La frenata nell'export dei vaccini è ben visibile sulla sezione del sito internet del ministero degli Esteri, che registra in tempo reale le dosi in uscita dal Paese: nell'ultima settimana l'unico lotto significativo sono state 1,2 milioni di dosi donate a titolo gratuito al Bangladesh e consegnate il 26 marzo durante la visita a Dakha del premier Narendra Modi. Da gennaio l'India ha esportato 63,3 milioni di dosi del vaccino, in gran parte prodotti dal Serum Institute di Pune per conto di AstraZeneca. Di queste, 35,6 milioni sono state esportate a fronte di accordi commerciali privati, 17,8 milioni sono andate al Covax, il programma internazionale promosso dall'Oms e dalla Gavi Alliance per fornire i vaccini ai Paesi a basso reddito. Circa 10,1 milioni di dosi sono state acquistate invece dal governo indiano e inviate a titolo gratuito ad altri Stati in quella che viene definita la “diplomazia dei vaccini” e vede in prima linea anche Cina e Russia.

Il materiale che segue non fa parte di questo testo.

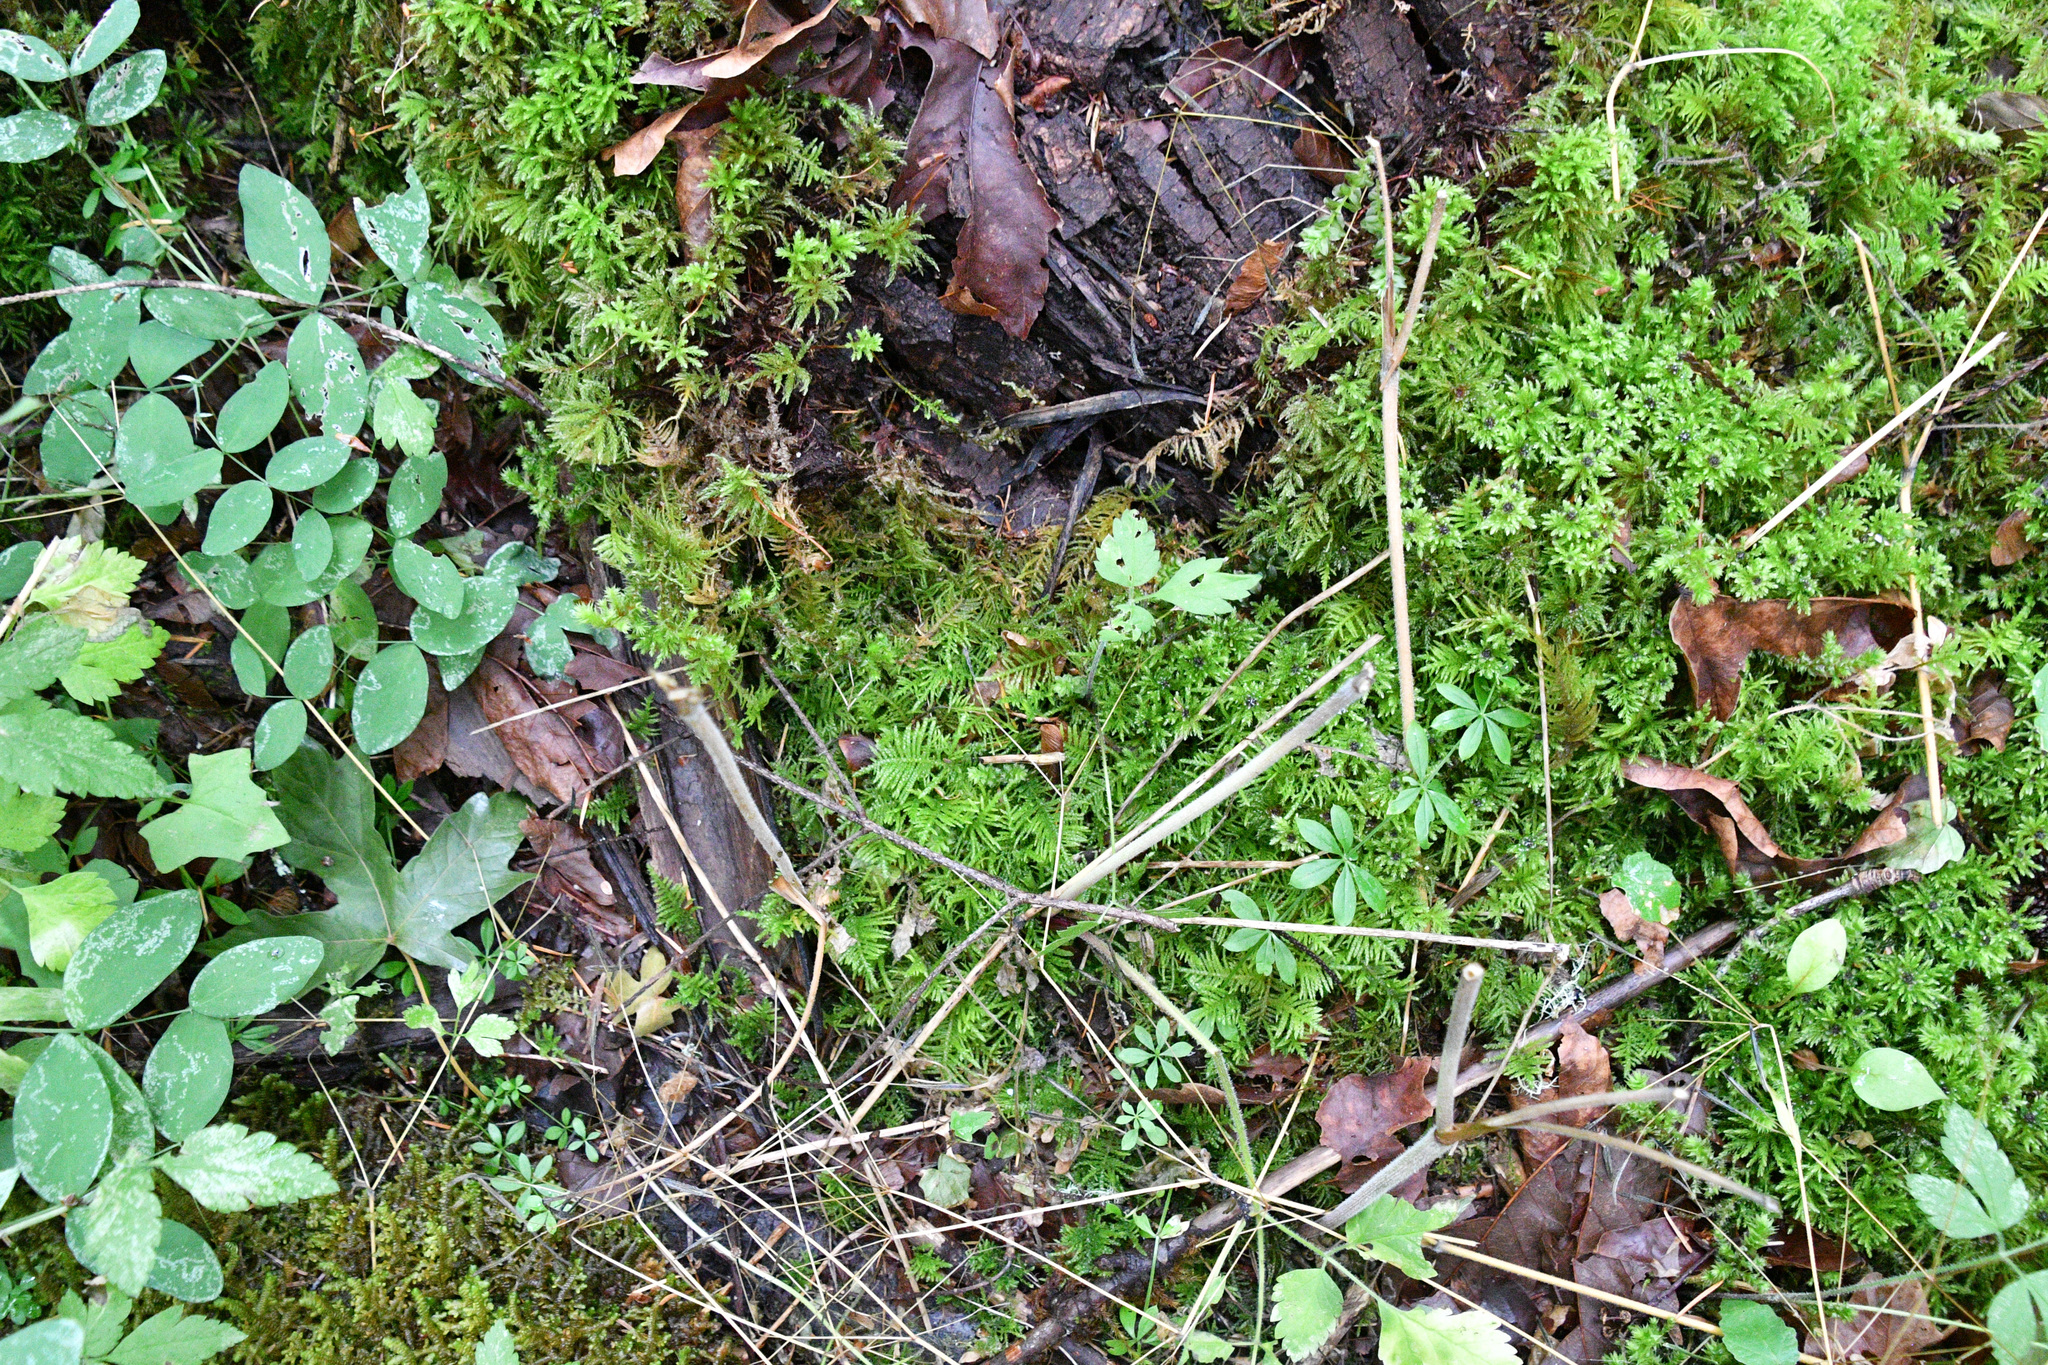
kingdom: Plantae
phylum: Bryophyta
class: Bryopsida
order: Hypnales
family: Brachytheciaceae
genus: Kindbergia
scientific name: Kindbergia oregana
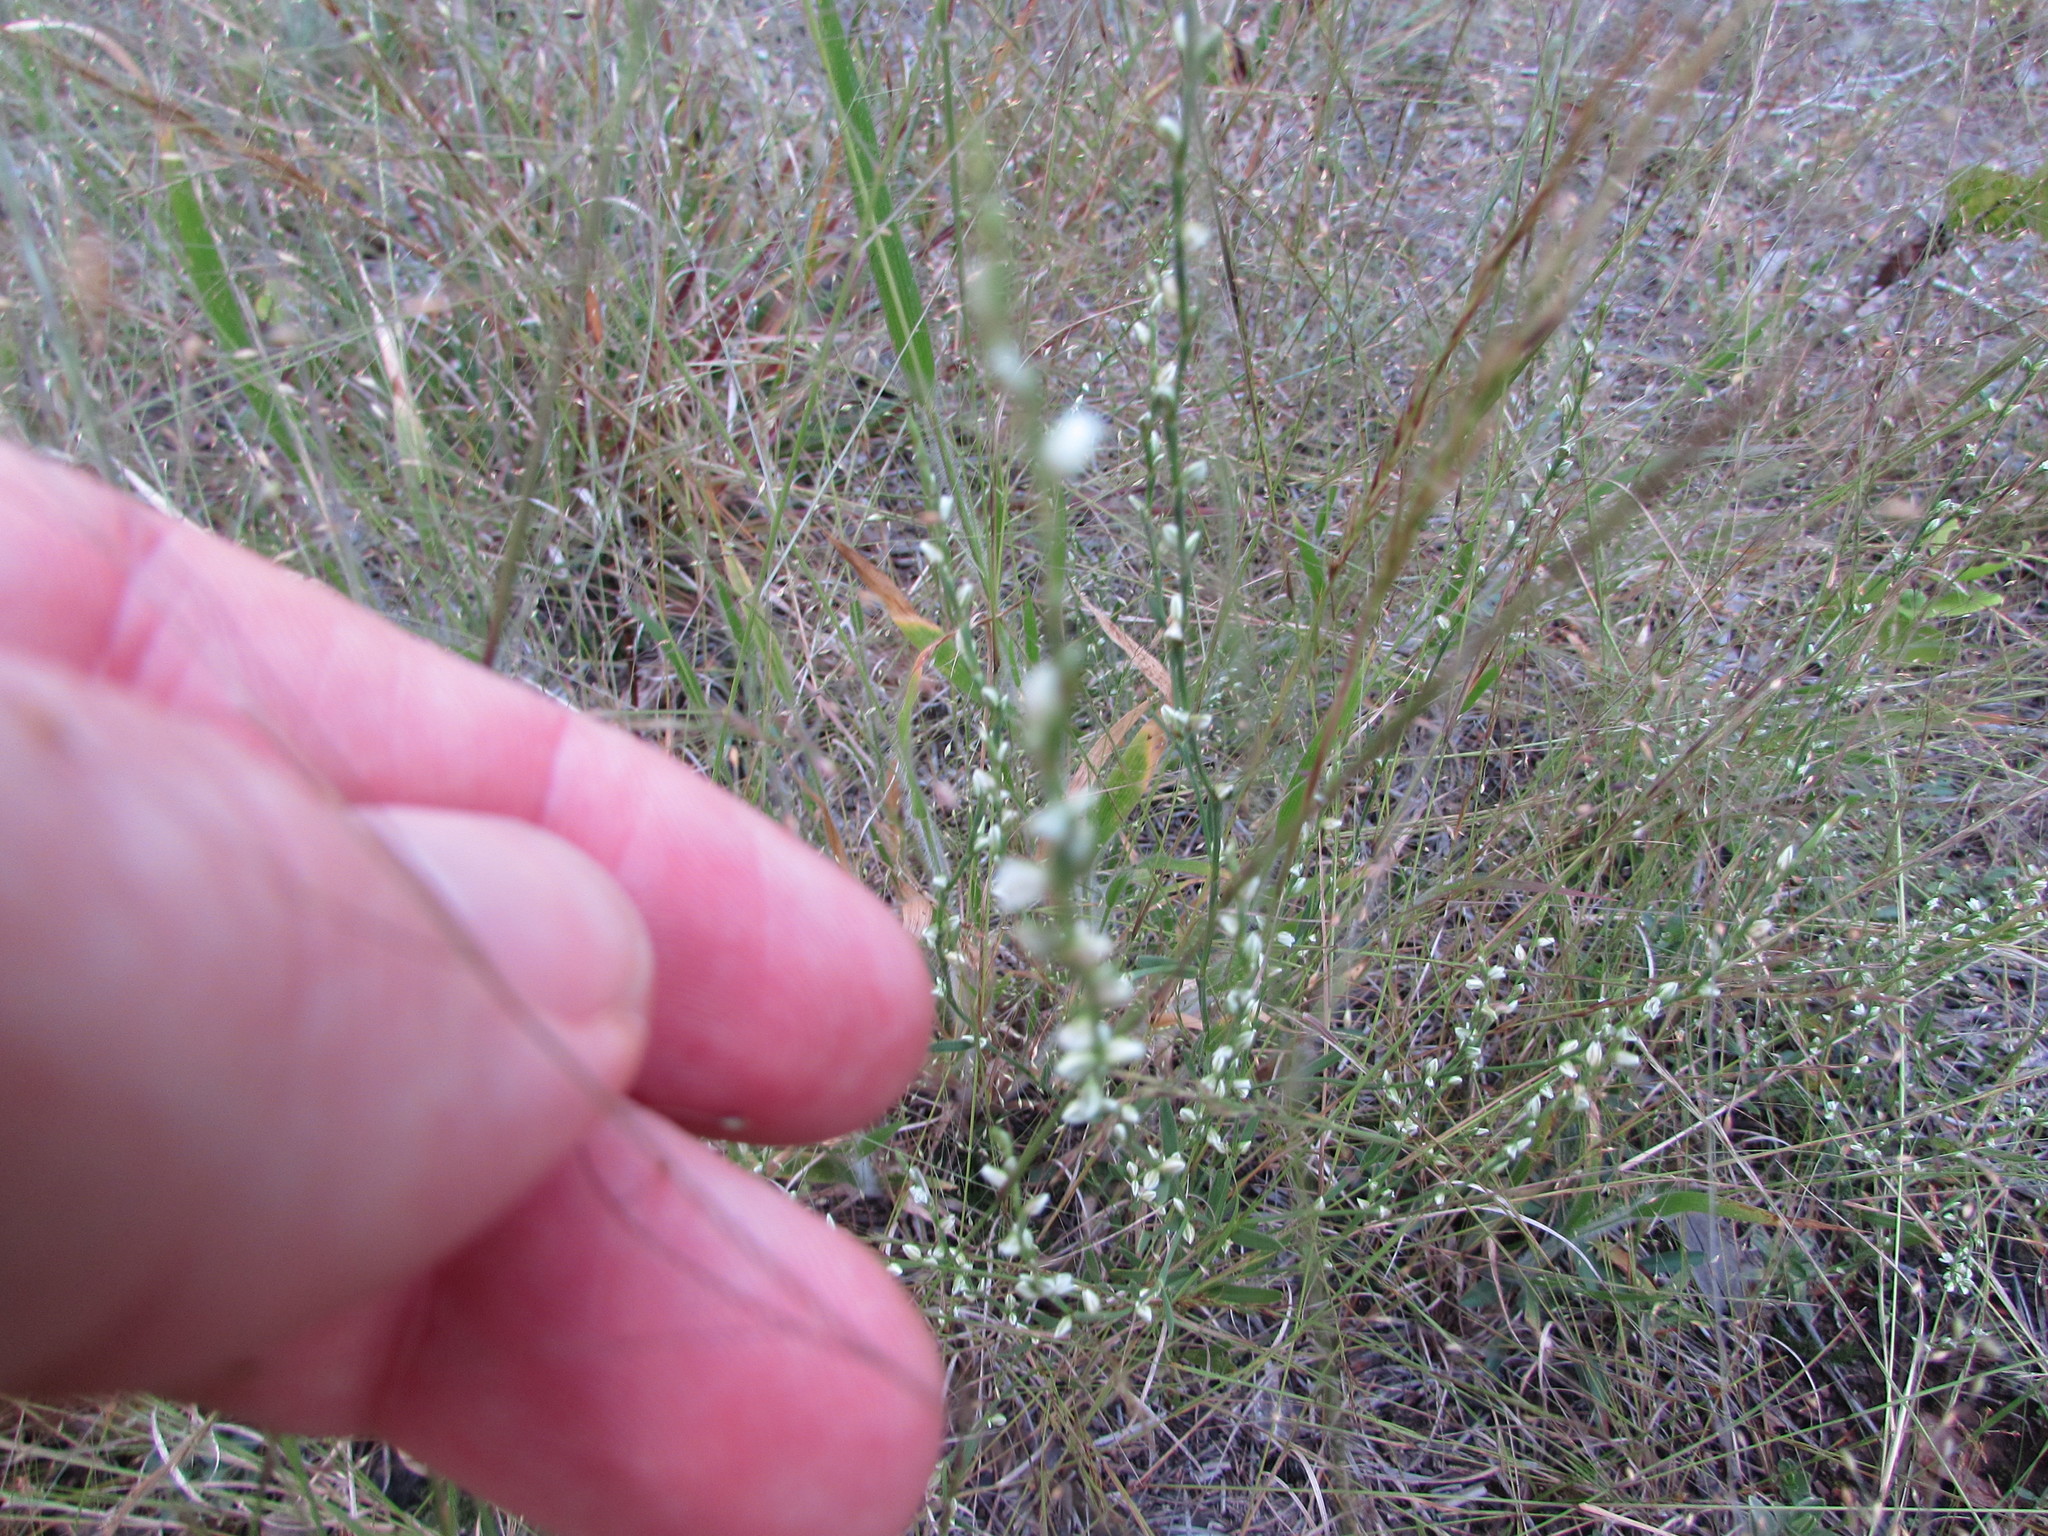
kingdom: Plantae
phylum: Tracheophyta
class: Magnoliopsida
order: Caryophyllales
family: Polygonaceae
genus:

La frenata sulle esportazioni ha permesso all'India di imprimere nell'ultima settimana una forte accelerazione al suo piano vaccinale: le immunizzazioni hanno superato quota 60 milioni e procedono con un ritmo vicino ai 3 milioni di somministrazioni al giorno. L'altra faccia della medaglia, però, è che negli ultimi 10 giorni tra i Paesi a più basso reddito ammessi al programma Covax solo il Sud Sudan ha ricevuto dal Serum Institute una fornitura di 132mila dosi di vaccino. Il contraccolpo rischia di essere pesante se si considera che sui 32 milioni di vaccini finora distribuiti dal Covax a 60 Paesi, ben 28 milioni sono di AstraZeneca e di questi 17,8 milioni sono stati prodotti in India.
A confermare il problema è lo stesso programma internazionale, che nei giorni scorsi ha avvertito in via ufficiale i Paesi coinvolti dei ritardi nelle prossime consegne. Entro la fine del mese di marzo erano attese altre 40 milioni di dosi di AstraZaneca, che sono state ormai ricalendarizzate ad aprile, quando in teoria avrebbero dovuto esserne distribuite ulteriori 50 milioni . “Il Serum Institute - sostiene Covax - ha garantito che una volta rifornita l'India darà priorità al nostro accordo multilaterale per un'equa distribuzione”. Non è affatto, chiaro, però quali saranno i tempi reali per questa ripresa.
Da parte sua il produttore indiano già qualche settimana fa puntava il dito contro la scelta dell'amministrazione Biden di utilizzare il Defense Production Act (una legge del 1950 che permette la requisizione di prodotti in tempo di guerra) per bloccare l'esportazione non solo delle fiale finite, ma anche di tutti i componenti necessari per fabbricare i vaccini. Secondo l'amministratore delegato del Serum Institute, Adar Poonawalla, ciò rallenterebbe la capacità di produzione fuori dagli Stati Uniti.
Sullo sfondo di questi scontri commerciali resta il fatto che oggi i vaccini più accessibili per i Paesi a basso reddito sono i cinesi Sinovac e Sinopharm e (in quantità minori) lo Sputnik V russo. Prodotti di due potenze che da un punto di vista geopolitico avrebbero grossi dividendi da incassare in Asia, Africa e America Latina in caso di un perdurante blocco indiano dei rifornimenti al programma multilaterale Covax.